Until the most recent presidential primary season, the idea of long-term Republican re-alignment even had some momentum.  But a month or so ago on Slate’s Political Gabfest (which I cannot endorse strongly enough) the incisive John Dickerson doubted aloud about what road to recovery the GOP has now, since they don’t appear to have true leaders.  I was surprised to hear that from him.  It is always when you have no idea and no clear leader that one emerges.  Cases-in-point: Barack Obama, Ronald Reagan.

Here are some other excerpts from Steele’s speech:

  • On his campaign for Lieutenant Governor of Maryland: “No Republican had won the governorship of Maryland since Spiro Agnew.”  Not exactly a name you want to remind people of.
  • “We all realize that the Democrats want us to be silent. They want to diminish our voice, and they even want to try to suggest that by being the loyal opposition we are in some way being less than patriotic…You’ve heard the suggestion that if we oppose the president’s policies we are in some crazy way rooting against American success.”  On the latter, Rush’s “I hope he fails” comes to mind.  But more to the point, nobody of Democratic political stature has said Republicans should pipe down; objections have only been to the “automatic-no” nature of what they have said.
  • “The era of apologizing for Republican mistakes of the past is now officially over.”  That seems arbitrary.  The remnants are visible and don’t simply evaporate.
  • “The guy who campaigned in favor of bottom-up style of governing is presiding over the most massive top down expansion of government bureaucracy and spending our country has ever seen or even contemplated.”  It’s a cheapshot to nail him on emergency responses to a fiscal crisis: infusing the system with capital, something that was begun by Paulson and Bush.
  • “And the one that galls me the most: While the president sends his kids to a private school, he is at the very same time taking away opportunity scholarships from poor Hispanic and African-American kids right here in our nation’s capital.”  I’ll agree that sending his children to private school while cheerleading public school is hypocritical.  But children are off limits.  Unless they are getting hammered drunk at 19.
  • Citing a supposed timeless truth: “You cannot strengthen the weak by weakening the strong.”  That sounds good, but when we are talking about I-bankers of the last decade, equaling the playing field is not so bad.
  • “Steer clear of any frontal assaults on his Administration, they warn. They suggest that instead we should go after Nancy Pelosi, whom nobody likes.  Or Harry Reid, whom nobody knows.  Or this Tim Geithner fellow, whom nobody believes.  Or maybe even Barney Frank, whom nobody understands.”  That’s pretty funny actually.  But when you aspire to high-minded oratory, jokes and jabs don’t win you points or credibility.  When Sarah Palin made light of Obama being a community organizer in her acceptance speech, she offended hundreds of thousands of people who do honest work to improve their communities.  And following that remark, McCain looked like a hypocrite when he told people to get involved in their local communities and government in his acceptance speech the next night.

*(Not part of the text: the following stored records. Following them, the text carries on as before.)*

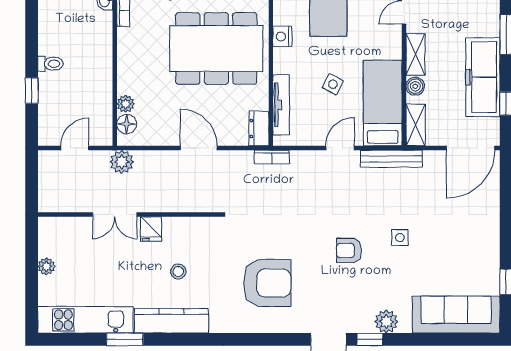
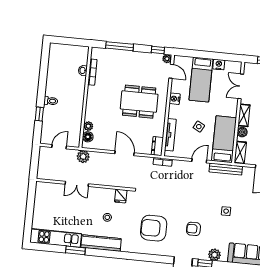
dining table: (216, 48) -> (139, 102), width x0.73, depth x0.80
fridge: (151, 229) -> (121, 196), moved
armchair: (349, 250) -> (194, 229), moved
plant: (46, 266) -> (38, 208), removed
armchair: (267, 283) -> (154, 228), turned 180

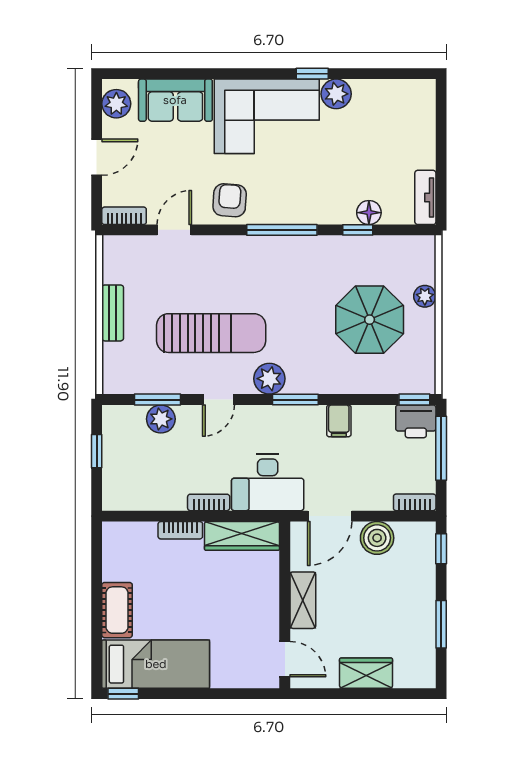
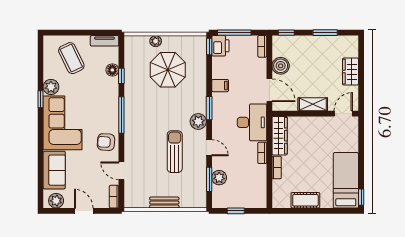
coffee table: (392, 133) -> (71, 58), added
sun lounger: (211, 333) -> (175, 152), width x0.73, depth x0.75
cot: (117, 610) -> (305, 200), moved

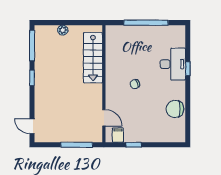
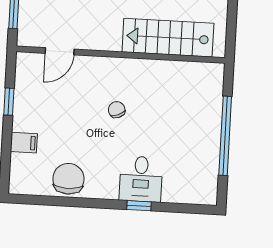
desk: (173, 64) -> (141, 179), width x0.73
filing cabinet: (118, 135) -> (24, 143), moved

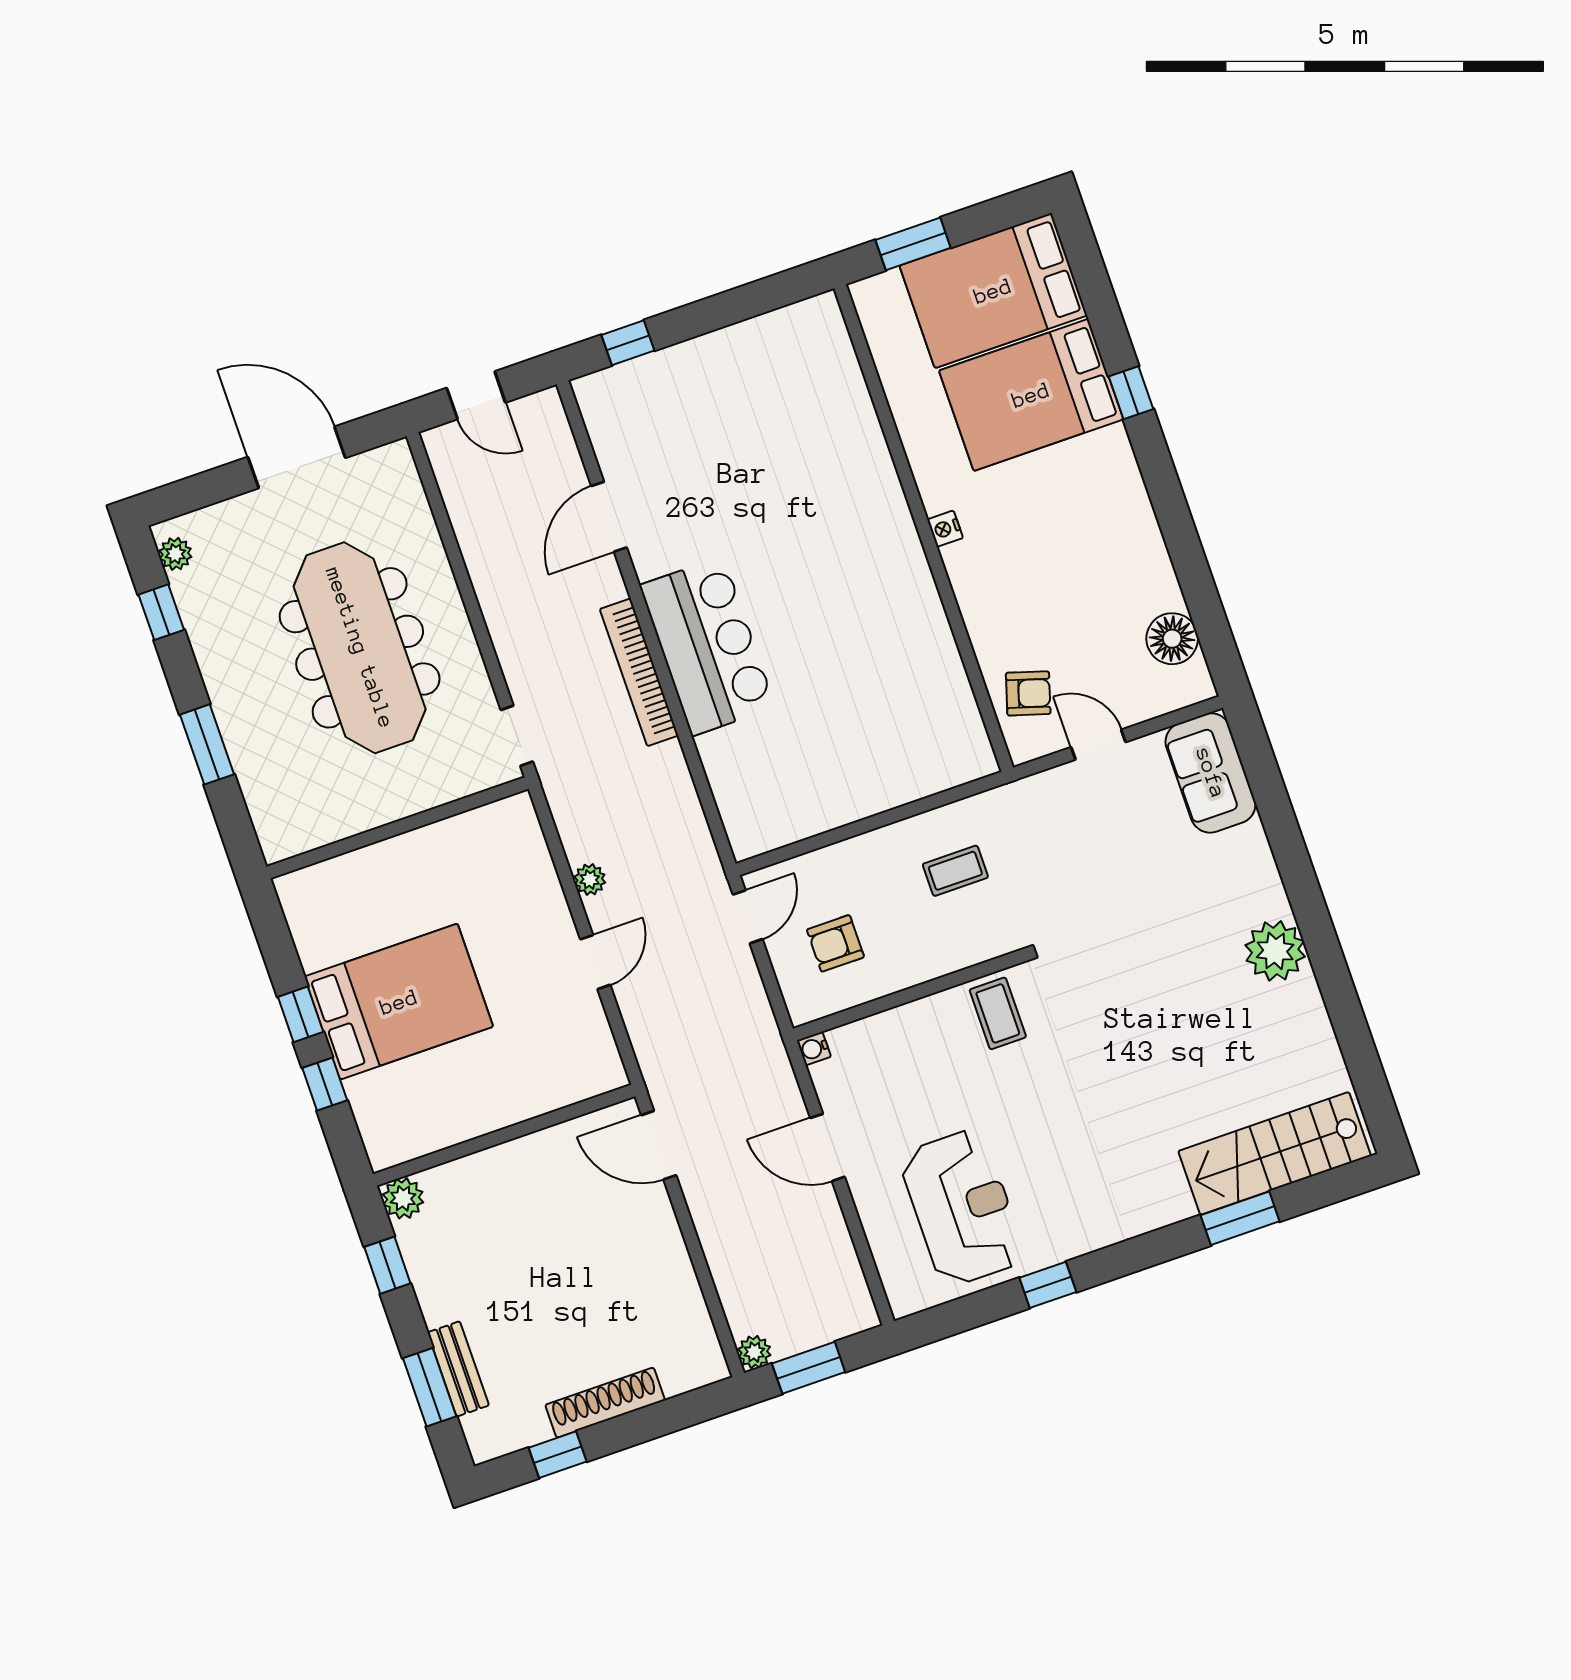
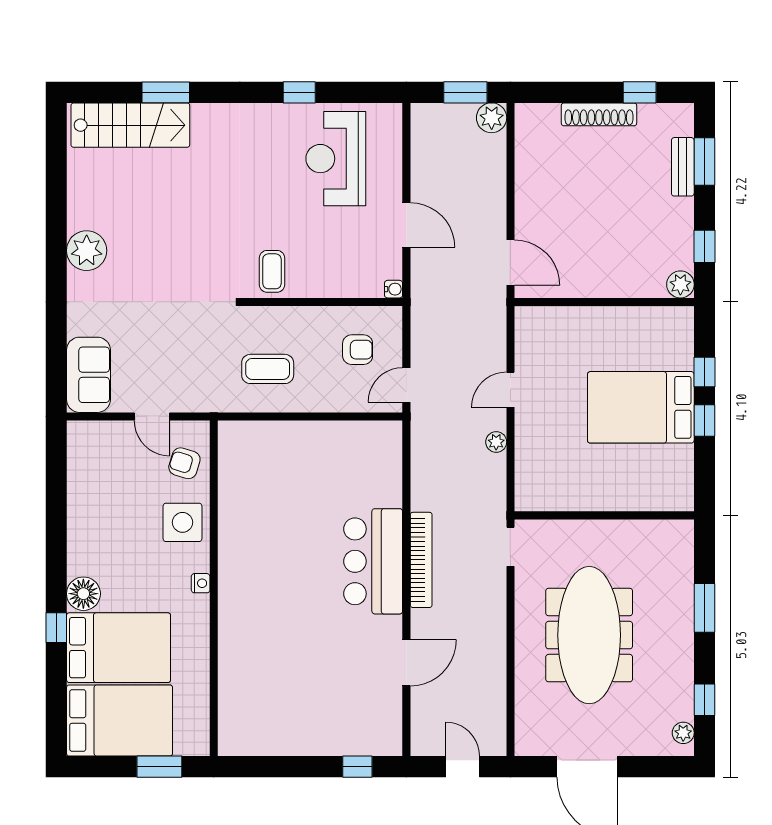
side table: (1001, 607) -> (182, 522), added
floor lamp: (1172, 639) -> (83, 594), moved
coffee table: (955, 871) -> (268, 369), width x1.36, depth x1.30
plant: (754, 1352) -> (492, 118), width x1.38, depth x1.38

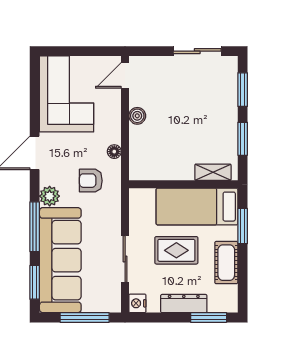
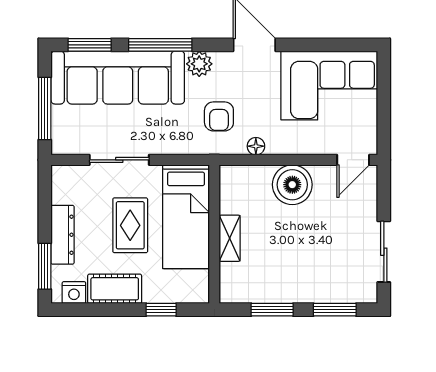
door: (125, 75) -> (353, 160), swing flipped
boiler: (137, 116) -> (292, 185), width x1.86, depth x1.86
shelving: (213, 172) -> (230, 238), moved
armchair: (91, 181) -> (219, 116), turned 180
bed: (197, 207) -> (186, 217), moved, turned 180
window: (243, 226) -> (161, 310), width x0.67
nightstand: (137, 303) -> (74, 293), moved, turned 180

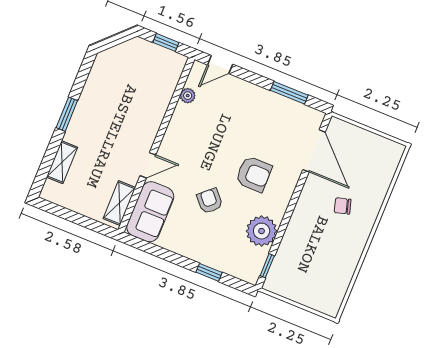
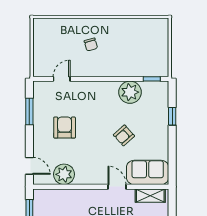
plant: (188, 96) -> (64, 174), width x1.88, depth x1.88
door: (314, 151) -> (62, 79), width x0.53
armchair: (254, 174) -> (65, 128), moved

Steele put on a big to-do for the press to get attention and proceeded to say nothing.  The whole speech attempts to justify what his party is already doing with as many paraphrasing devices as it can muster.

There’s a West Wing episode where Rob Lowe’s character, Sam Seaborn, says, “The difference between a good speech and a great speech is the energy with which the audience comes to their feet at the end.  Is it polite?  Is it a chore?  Are they standing up because their boss just stood up?  No.  We want it to come from their socks.”  I watched the end of Michael Steele’s speech.  The crowd stood up with the enthusiasm of a 12-year-old taking out the garbage.